I have used the West African Arabic Manuscript Database as a source of the textual metadata that I used for a process of what I have been calling “scanning.” By scanning I do not mean digitalization, but rather I am trying to invoke the impression one has when walking quickly through the stacks of a library. The operation would probably be recognizable to library scientist as a statistical corpus analysis with an added geographical dimension.

DH: The Data Turn or Back to Texts?

The discussion around the Digital humanities often seems to be focused on transforming texts into data. Turning language to information, humanists are told, renders their increasingly archaic materials available to a range of computational methods. The majority of these methods, however, are not a part of their training and humanists look towards the other side of the two-cultures divide. Graphs, codes, and algorithms were not apart of the deal when we decided to study the fuzzy arts.
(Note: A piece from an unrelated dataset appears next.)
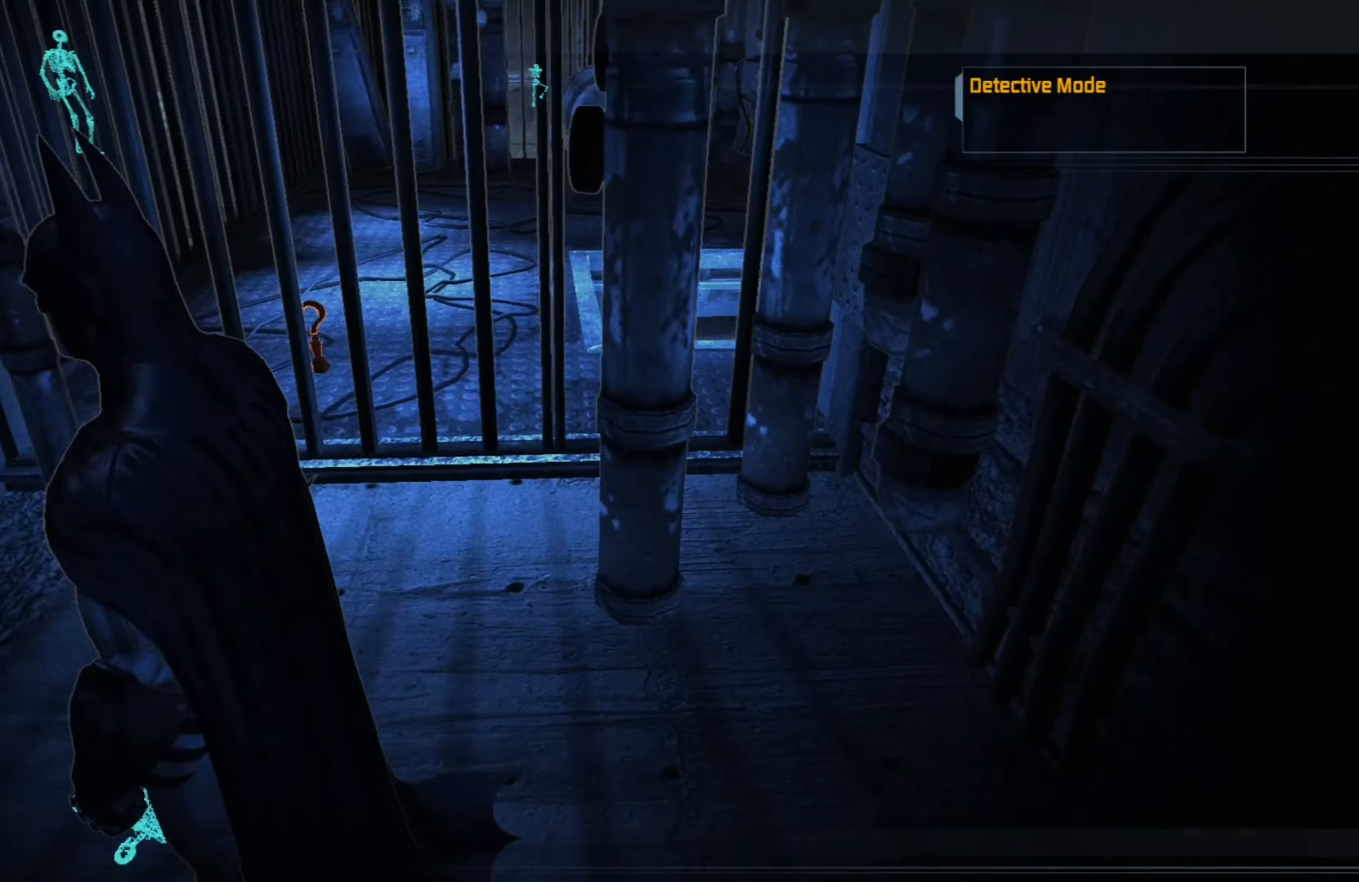
{"buttons": [], "left_stick": "center", "right_stick": "center", "events": [[180, "right_stick", "up-right"], [440, "right_stick", "center"]]}
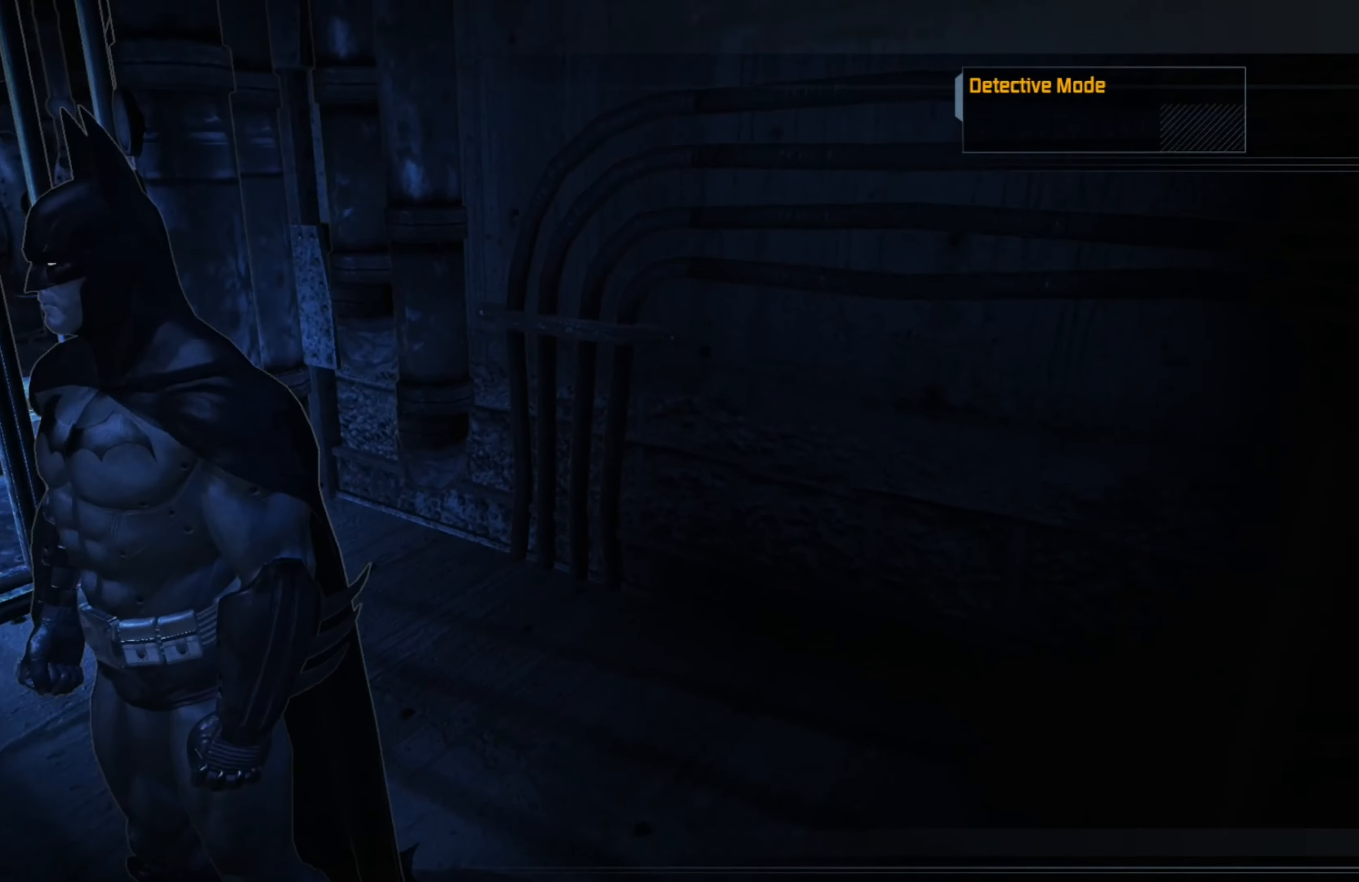
{"buttons": [], "left_stick": "center", "right_stick": "left", "events": [[60, "right_stick", "left"]]}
Yet, we recognize that the world is now data-driven and we, naturally, want to go along for the ride.

So, we give ground to the number crunching and the people who seem to know it the best. We take our cues from them, adopting their methods and we try visualizing our material, because our narratives seem to have become so impoverished.

Don’t get me wrong, I think there is some great potential in thinking about texts as data and incorporating computational methods. At the same time, however, the move to the digital should not necessarily mean the relinquishing of techniques, approaches, and procedures inherited through the humanities. We should not give up ground to the quantitative so easily. I want to argue that thinking about data as text by scholars trained in “the old way” might be as productive and important as adapting our text to the digital and and rendering them as data.

By way of some sort of reflection of this, I want to provide two excerpts of things that I have been reading recently.

Karin Barber has written a theoretical reflection on what a comparative historical anthropology of texts would look like. She is specifically interested in oral and written culture in Africa but her discussion is quite global. She starts with a basic proposition: “A text is a tissue of words” (1). Defining text beyond its materiality is critical for her as she is trying to think of the oral and the written simultaneously. Textuality, then, is in effect “the idea of weaving or fabricating — connectedness, the quality of having been put together, of having been made by human ingenuity” (21) and not its medium. Leaving the question of “the human” aside for now, I think keeping her basic argument in mind can help us think of data and code as texts, to essentially think of the oral, the written, and the digital together.

The basic recognition that I think is useful is that, following Barber, texts are things, say things, and do things. That texts, oral or written or digital, differ in modality are not an indication that they are so fundamentally different.

The second text is from the Natural Language Processing with Python textbook.

Python texts.jpgHere, the understanding of “text” is quite similar. Although this definition, compels us to think more of the progressive levels of a structure. This topic, of course, is about using something already recognizable as a text and rendering them available for computational methods. In the example immediately following this one, the method is determining lexical diversity.

Isn’t this what “theory” has been doing for decades?

You might say that this is a bad example because it does not show how “data” can be read as text. However my main point is that we should not let the materiality of the text, that is its medium, trick us into surrendering a textualist orientation to the material. The materiality has changed but still fundamentally a text, an intentional weaving together of structural elements that have to manage limitations and opportunities of the form itself in order to produce meaning.

This has been more of a musing than an argument. Accordingly, I would like to end with a question.
What would a text-based, or a textualist approach to data look like?